More and more, special needs students get tailored treatment alongside normal class structures, rather than in separate classes or schools. © Keystone / Christian Beutler

Latest figures show that 4.8% of schoolchildren in Switzerland receive special needs education in Switzerland, with boys twice as likely as girls to receive support.

This content was published on November 30, 2020 - 11:42

Of a total 950,000 students in compulsory education in the country (up to age 15/16), almost 42,000 benefit from special-needs education, according to figures for 2018/9 publishedExternal link on Monday by the Federal Statistical Office (FSO).

Around half of this number are part of a regular school class, while the other half receives special education only, whether in a dedicated class or a dedicated school, the FSO writes.

Boys are more likely than girls to be classed as having special needs: 6.1% compared to 3.3%, as are foreign pupils: 6.4% compared to 4.1% Swiss pupils.

Inclusive approach

“For around 15 years, students with special needs have been increasingly integrated into regular school classes, where they get special educational support, which means they are less often sent to educated separately,” the FSO said.

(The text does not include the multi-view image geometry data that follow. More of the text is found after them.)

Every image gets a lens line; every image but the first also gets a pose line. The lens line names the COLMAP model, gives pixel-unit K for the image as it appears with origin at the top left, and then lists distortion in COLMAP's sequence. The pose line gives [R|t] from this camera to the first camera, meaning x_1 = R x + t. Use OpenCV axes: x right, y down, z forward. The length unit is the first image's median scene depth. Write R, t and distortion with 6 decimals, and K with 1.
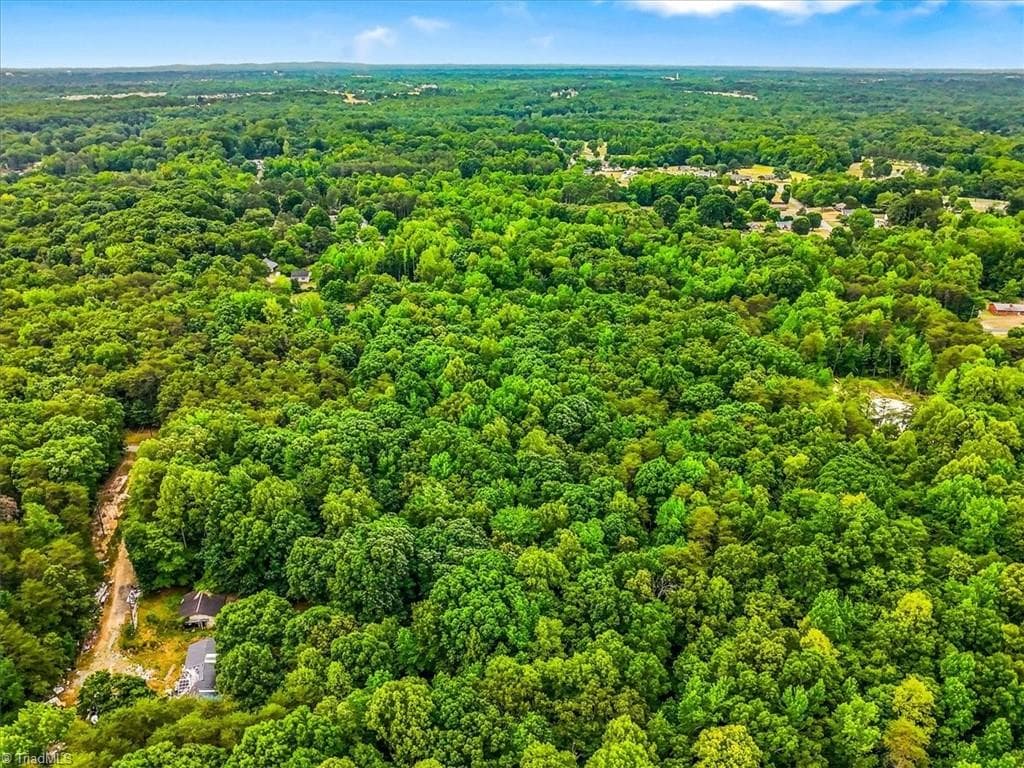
lens RADIAL K [[765.5, 0, 509.7], [0, 765.5, 373.7], [0, 0, 1]] dist [-0.031441, -0.002183]
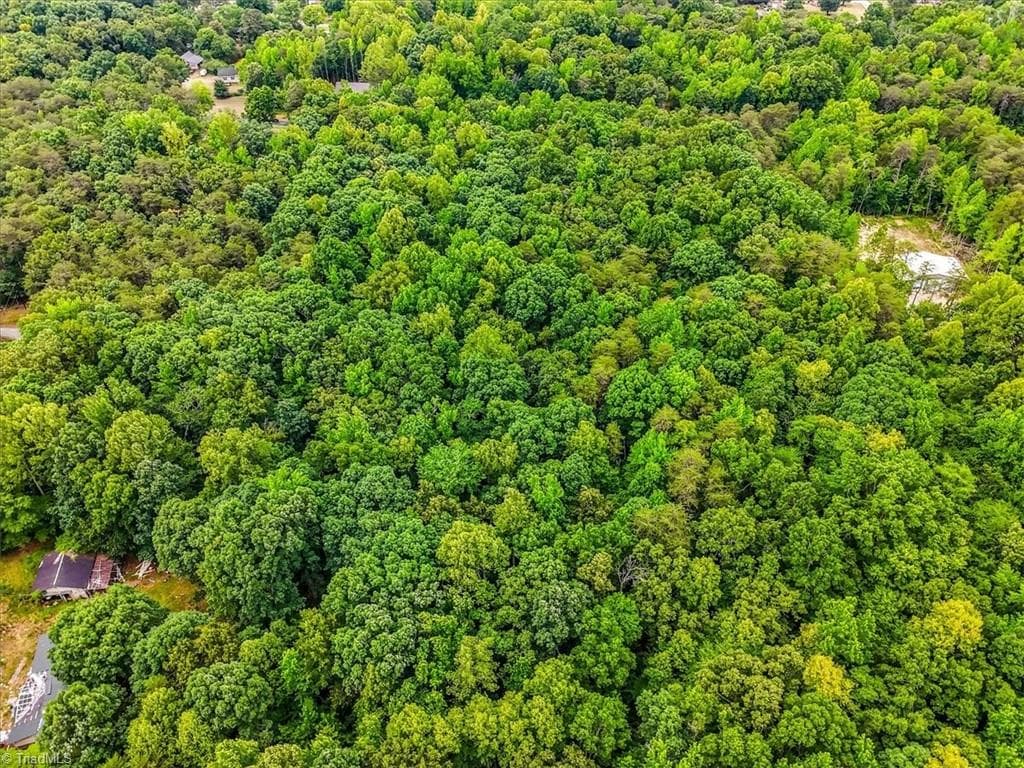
lens RADIAL K [[744.1, 0, 512.2], [0, 744.1, 366.0], [0, 0, 1]] dist [-0.054380, 0.040034]
pose [[0.999958, -0.008821, 0.002486, 0.051319], [0.007712, 0.956491, 0.291661, -0.089561], [-0.004951, -0.291629, 0.956519, 0.218247]]
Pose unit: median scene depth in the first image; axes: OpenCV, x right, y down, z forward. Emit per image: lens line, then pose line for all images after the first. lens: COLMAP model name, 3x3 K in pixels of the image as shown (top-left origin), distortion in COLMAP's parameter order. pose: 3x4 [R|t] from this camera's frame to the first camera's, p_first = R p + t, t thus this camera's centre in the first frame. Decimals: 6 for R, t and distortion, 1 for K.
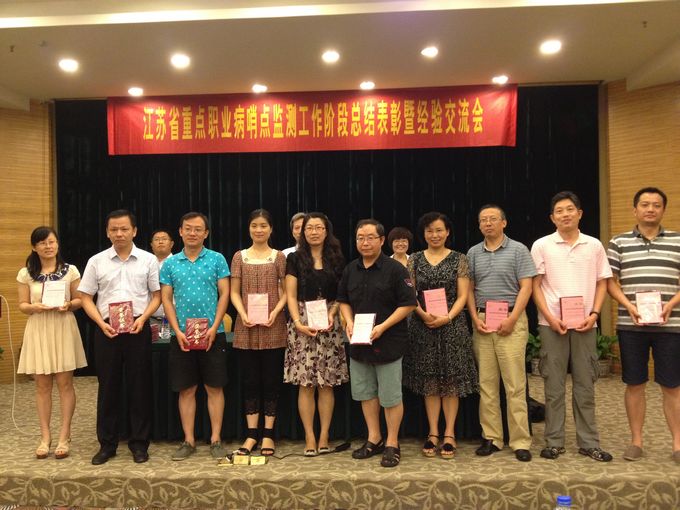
lens RADIAL K [[706.4, 0, 340.0], [0, 706.4, 255.0], [0, 0, 1]] dist [0.003331, -0.173220]
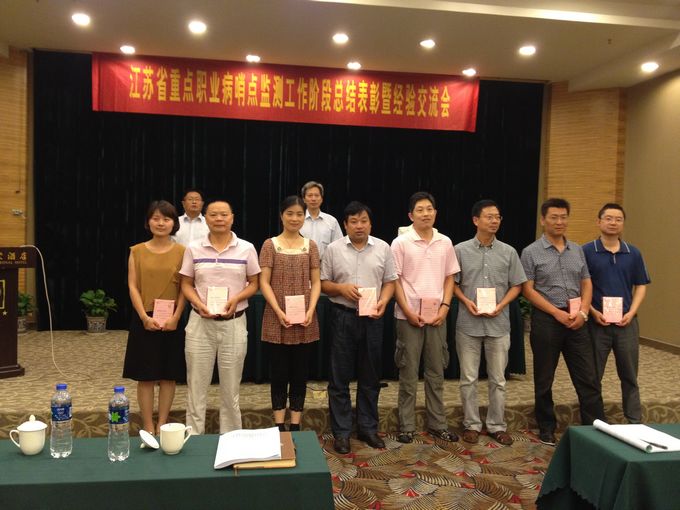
lens RADIAL K [[706.4, 0, 340.0], [0, 706.4, 255.0], [0, 0, 1]] dist [0.003331, -0.173220]
pose [[0.968197, 0.031552, 0.248193, -0.234935], [-0.043244, 0.998190, 0.041798, 0.005136], [-0.246425, -0.051202, 0.967808, -0.056443]]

Educational policy is the responsibility of the cantons in Switzerland, and so special needs measures vary widely across the country: depending on the region, the number of students receiving special education runs from 0.4% to 6.6%.

Some cantons will more readily accept special needs children into mainstream schools than others, as can be seen in the example of Carmen below.

As for specific schools tailored to special needs, 90% of them are found in urban or relatively urban municipalities, the FSO writes. In terms of staff, special needs education remains mainly a field for women (84%).